The lines below that include the word "количество" are to be reported.

Stored data entries ::
□ □ □ □ □

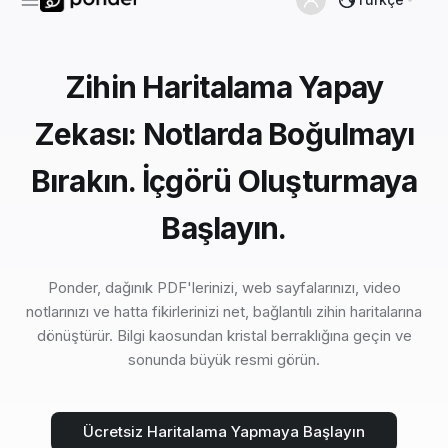
Zihin Haritalama Yapay
Zekası: Notlarda Boğulmayı
Bırakın. İçgörü Oluşturmaya
Başlayın.
Ponder, dağınık PDF'lerinizi, web sayfalarınızı, video
notlarınızı ve hatta fikirlerinizi net, bağlantılı zihin haritalarına
dönüştürür. Bilgi kaosundan kristal berraklığına geçin ve
sonunda büyük resmi görün.
Ücretsiz Haritalama Yapmaya Başlayın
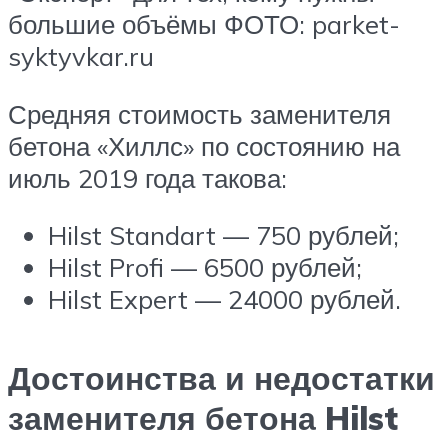
большие объёмы ФОТО: parket-
syktyvkar.ru
Средняя стоимость заменителя
бетона «Хиллс» по состоянию на
июль 2019 года такова:
Hilst Standart — 750 рублей;
Hilst Profi — 6500 рублей;
Hilst Expert — 24000 рублей.
Достоинства и недостатки
заменителя бетона Hilst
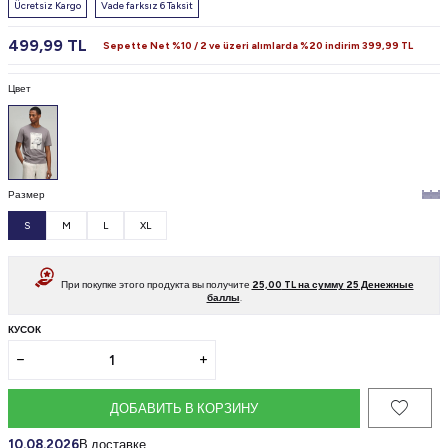
Ücretsiz Kargo
Vade farksız 6 Taksit
499,99
TL
Sepette Net %10 / 2 ve üzeri alımlarda %20 indirim
399,99
TL
Цвет
Размер
S
M
L
XL
При покупке этого продукта вы получите
25,00
TL на сумму
25
Денежные
баллы
.
КУСОК
ДОБАВИТЬ В КОРЗИНУ
10.08.2026
В доставке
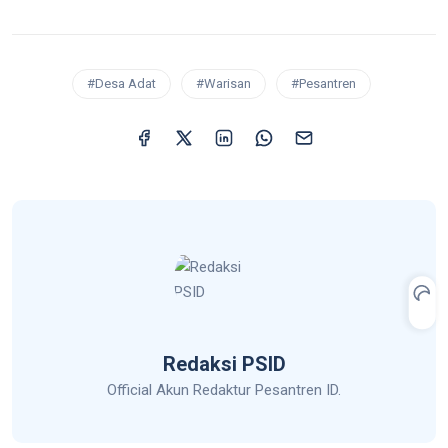
#Desa Adat
#Warisan
#Pesantren
Redaksi PSID
Official Akun Redaktur Pesantren ID.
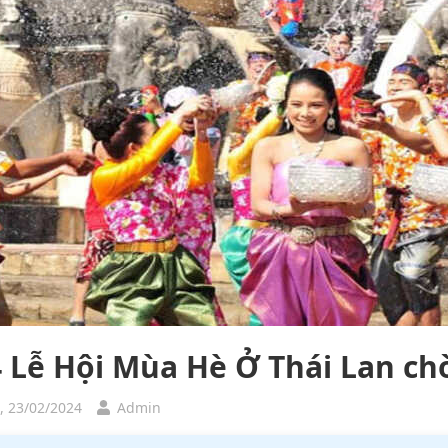
4 Lễ Hội Mùa Hè Ở Thái Lan c
, 23/02/2024
Admin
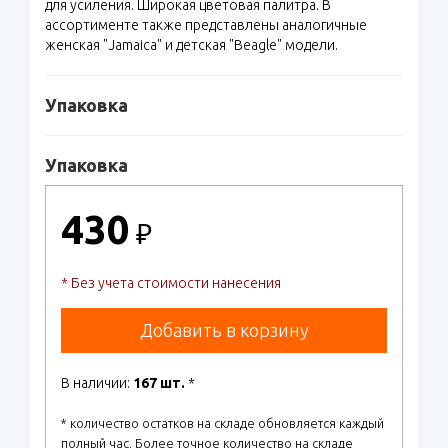
для усиления. Широкая цветовая палитра. В
ассортименте также представлены аналогичные
женская "Jamaica" и детская "Beagle" модели.
Упаковка
Упаковка
430
₽
* Без учета стоимости нанесения
Добавить в корзину
В наличии:
167 шт.
*
* количество остатков на складе обновляется каждый
полный час. Более точное количество на складе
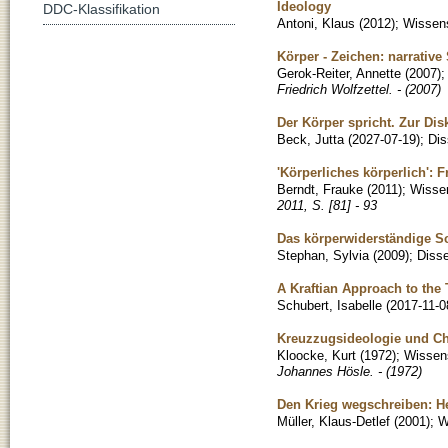
Ideology
DDC-Klassifikation
Antoni, Klaus
(
2012
)
;
Wissens
Körper - Zeichen: narrativ
Gerok-Reiter, Annette
(
2007
)
Friedrich Wolfzettel. - (2007)
Der Körper spricht. Zur Dis
Beck, Jutta
(
2027-07-19
)
;
Dis
'Körperliches körperlich': 
Berndt, Frauke
(
2011
)
;
Wissen
2011, S. [81] - 93
Das körperwiderständige S
Stephan, Sylvia
(
2009
)
;
Disse
A Kraftian Approach to the 
Schubert, Isabelle
(
2017-11-0
Kreuzzugsideologie und C
Kloocke, Kurt
(
1972
)
;
Wissens
Johannes Hösle. - (1972)
Den Krieg wegschreiben: H
Müller, Klaus-Detlef
(
2001
)
;
W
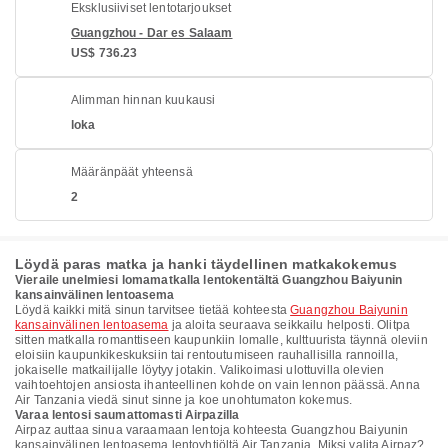
Eksklusiiviset lentotarjoukset
Guangzhou - Dar es Salaam
US$ 736.23
Alimman hinnan kuukausi
loka
Määränpäät yhteensä
2
Löydä paras matka ja hanki täydellinen matkakokemus
Vieraile unelmiesi lomamatkalla lentokentältä Guangzhou Baiyunin
kansainvälinen lentoasema
Löydä kaikki mitä sinun tarvitsee tietää kohteesta
Guangzhou Baiyunin
kansainvälinen lentoasema
ja aloita seuraava seikkailu helposti. Olitpa
sitten matkalla romanttiseen kaupunkiin lomalle, kulttuurista täynnä oleviin
eloisiin kaupunkikeskuksiin tai rentoutumiseen rauhallisilla rannoilla,
jokaiselle matkailijalle löytyy jotakin. Valikoimasi ulottuvilla olevien
vaihtoehtojen ansiosta ihanteellinen kohde on vain lennon päässä. Anna
Air Tanzania viedä sinut sinne ja koe unohtumaton kokemus.
Varaa lentosi saumattomasti Airpazilla
Airpaz auttaa sinua varaamaan lentoja kohteesta Guangzhou Baiyunin
kansainvälinen lentoasema lentoyhtiöltä Air Tanzania. Miksi valita Airpaz?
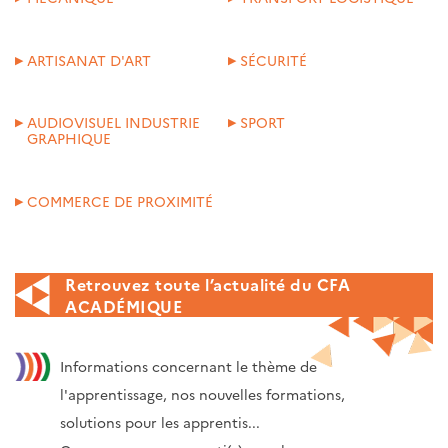
ARTISANAT D'ART
SÉCURITÉ
AUDIOVISUEL INDUSTRIE
SPORT
GRAPHIQUE
COMMERCE DE PROXIMITÉ
Retrouvez toute l’actualité du CFA
ACADÉMIQUE
Informations concernant le thème de
l'apprentissage, nos nouvelles formations,
solutions pour les apprentis...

□ □ □ □ □

Solution for this task ::
* количество остатков на складе обновляется каждый
полный час. Более точное количество на складе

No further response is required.